### Problems
1. Answer these from the Nomad issue report:
(a) Which Nomad version is given?
(b) Which operating system is listed?
(c) Which Docker image does the autoscaler task use?
2. Quote the Nomad issue report word for word, covering the stretch from "Deploy cluster." through "file (if appropriate)".
3. Write what comes next in the Nomad issue report, picking up right after its last line.

═══ Extracted text ═══

Nomad does not report property about not started system jobs #25058

EugenKon · 2025-02-07T19:24:09Z

Nomad version

1.8.2

Operating system and Environment details

Ubuntu 24.04

Issue

But we have 12 clients:

If I ssh to that EC2 instance and run docker ps I can see that autoscaler is not among jobs.

Reproduction steps

Deploy cluster.
Create new EC2 instance at the cluster

Expected Result

Nomad should report that some EC2 instances are without system jobs.

Actual Result

No any issues are reported by Nomad

Job file (if appropriate)

variable "NOMAD_TOKEN" {
  type = string
}

variable "NOMAD_ADDR" {
  type = string
}

job "autoscaler" {
  region      = "xxxx"
  type        = "system"

  group "autoscaler" {
    count = 1

    network {
      port "http" {
        to = 8080
      }
    }

    task "autoscaler" {
      driver = "docker"

      config {
        image   = "hashicorp/nomad-autoscaler:0.4.5"
        command = "nomad-autoscaler"
        args = [
          "agent",
          "-config",
          "${NOMAD_TASK_DIR}/config.hcl",
          "-http-bind-address",
          "0.0.0.0",
          "-policy-dir",
          "${NOMAD_TASK_DIR}/policies/"
        ]
        ports = ["http"]

        labels = {
          "com.datadoghq.ad.logs" = jsonencode([{
            source = "nomad"
            service = "nomad-autoscaler"
          }])
        }
      }

      env {
         NOMAD_TOKEN = "${var.NOMAD_TOKEN}"

═══ Stored data ═══

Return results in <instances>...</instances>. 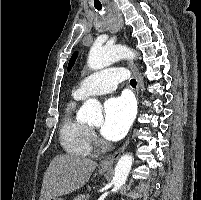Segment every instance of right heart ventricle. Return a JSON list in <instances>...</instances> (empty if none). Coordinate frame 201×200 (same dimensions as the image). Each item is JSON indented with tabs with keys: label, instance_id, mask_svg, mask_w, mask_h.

═══

### Expected responses
1.
(a) 1.8.2
(b) Ubuntu 24.04
(c) hashicorp/nomad-autoscaler:0.4.5

2.
Deploy cluster.
Create new EC2 instance at the cluster

Expected Result

Nomad should report that some EC2 instances are without system jobs.

Actual Result

No any issues are reported by Nomad

Job file (if appropriate)

3.
      }

      service {
        name = "autoscaler"
        port = "http"
      }

      template {
        data = <<EOF
        nomad {
          address = "${var.NOMAD_ADDR}"
          region  = "xxx"
          skip_verify = true
        }

          apm "nomad" {
            driver = "nomad-apm"
          }

        strategy "target-value" {
          driver = "target-value"
        }
        EOF
        destination = "${NOMAD_TASK_DIR}/config.hcl"
      }

      template {
        data = <<EOF
        scaling "cluster_policy" {
          enabled = false // This will be enabled once we extend nomad to scale the cluster.
          min     = 1
          max     = 10

          policy {
            cooldown            = "5m"
            evaluation_interval = "3m"

            check "cpu_allocated_percentage" {
              source       = "nomad-apm"
              query        = "percentage-allocated_cpu"
              query_window = "5m"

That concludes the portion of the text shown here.